Look to Small-cap Stocks as Leading Indicator of Market Fatigue
Montreal, Canada
Small-cap stocks remain comfortably above their 200-day moving average in mid-November and have spearheaded the recovery off the March lows. But signs of weakness have begun to emerge over the last few weeks and might portend to a broader sell-off – long overdue at this stage of the historical rally.
Since March, the Russell 2000 Index of small companies has gained 75% compared to 64% for the S&P 500 Index – dominated by America's 500 largest companies based on stock market capitalization.
Since September 30, however, the Russell 2000 Index has tumbled about 4% compared to a 5% rise for the S&P 500 Index. And since August 31 the S&P 500 Index has risen 9% versus a 5% gain for the Russell 2000 Index.
Leadership has started to shift from small-caps to large-caps over the last three months and that might herald a defensive realignment among money-managers following torrid gains over the last eight months. Small stocks typically bust out of the gate at the start of an economic recovery and usually run out of gas before large-cap stocks peak; this action is consistent with the trend in corporate insider sales since August whereby most of the selling has occurred in the small-cap universe.
If small stocks led the recovery then it's fair to assume they will lead the next decline.
Many small companies are still shedding labor and are struggling to raise financing in a tight credit environment. American small business is responsible for about 40% of new employment; without a broad recovery in small business hiring it's hard to envisage a sustainable earnings rebound.
Corporate earnings have recovered since April but mostly at the expense of cost-cutting, not top-line revenue growth. That's also true for most large-cap companies in the S&P 500 Index; most companies have shed redundant labor and have dramatically reduced bloated inventories since late 2008. Still, organic revenue growth is absent in this supposedly new bull market.
If anything, S&P 500 Index companies might continue to receive a boost from a weaker U.S. dollar since about half of their sales are derived from overseas. That pales compared to small stocks, which are mainly domestic-oriented companies.
For global investors, most U.S. assets are cheap. The dollar has lost about 2/3s of its value vis-à-vis the EUR this decade making American assets highly attractive to foreign suitors – if they can secure the financing.

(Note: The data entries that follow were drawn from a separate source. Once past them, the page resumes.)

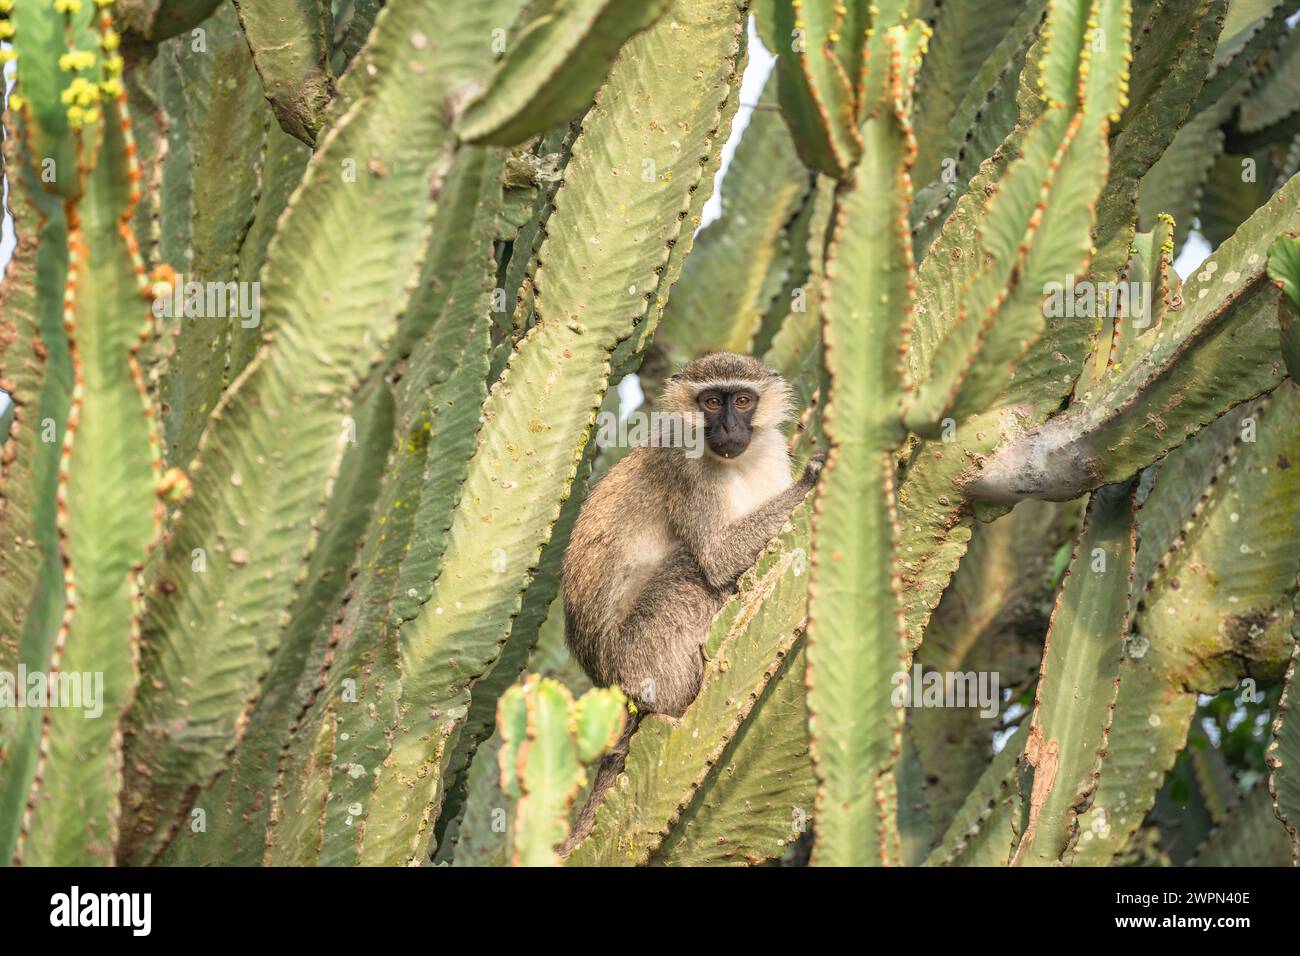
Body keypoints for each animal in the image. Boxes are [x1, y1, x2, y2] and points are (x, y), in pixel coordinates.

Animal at [558, 352, 822, 852]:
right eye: (712, 402)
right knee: (689, 570)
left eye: (743, 400)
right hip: (648, 657)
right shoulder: (688, 469)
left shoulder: (772, 451)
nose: (730, 426)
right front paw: (816, 478)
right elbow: (717, 559)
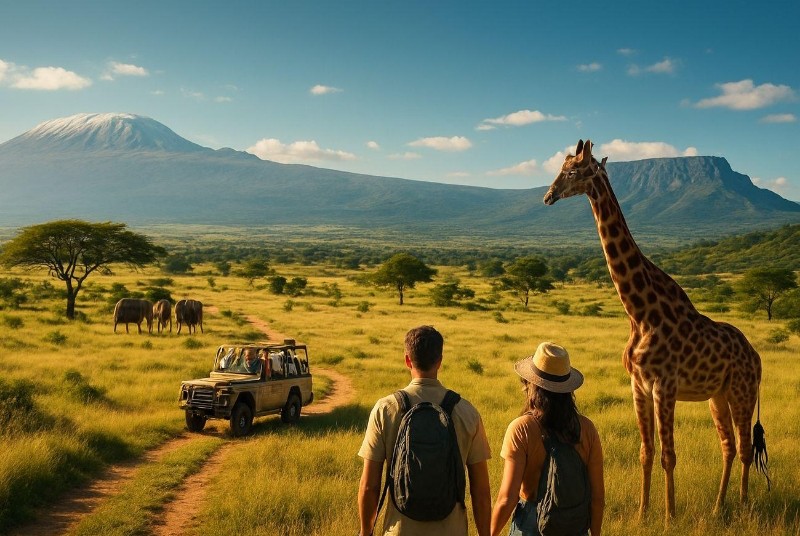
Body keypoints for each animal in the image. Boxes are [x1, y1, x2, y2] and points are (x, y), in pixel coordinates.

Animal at [543, 139, 769, 520]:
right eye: (561, 168)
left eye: (572, 171)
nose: (548, 196)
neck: (640, 313)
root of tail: (756, 356)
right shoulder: (638, 385)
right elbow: (646, 452)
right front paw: (641, 512)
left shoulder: (665, 385)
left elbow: (668, 455)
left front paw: (669, 515)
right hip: (718, 395)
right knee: (727, 445)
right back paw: (718, 507)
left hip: (743, 390)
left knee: (745, 446)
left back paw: (741, 504)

America's on sale. That's especially true when you price U.S. real estate in EUR or most foreign currencies; it's no wonder the Germans are invading parts of the United States with their mighty EUR, purchasing distressed commercial properties since last summer. But stocks in the United States aren't cheap like real estate or the dollar. The big bargains for value investors definitely lie in real estate in late 2009, not in common stocks or speculative bonds.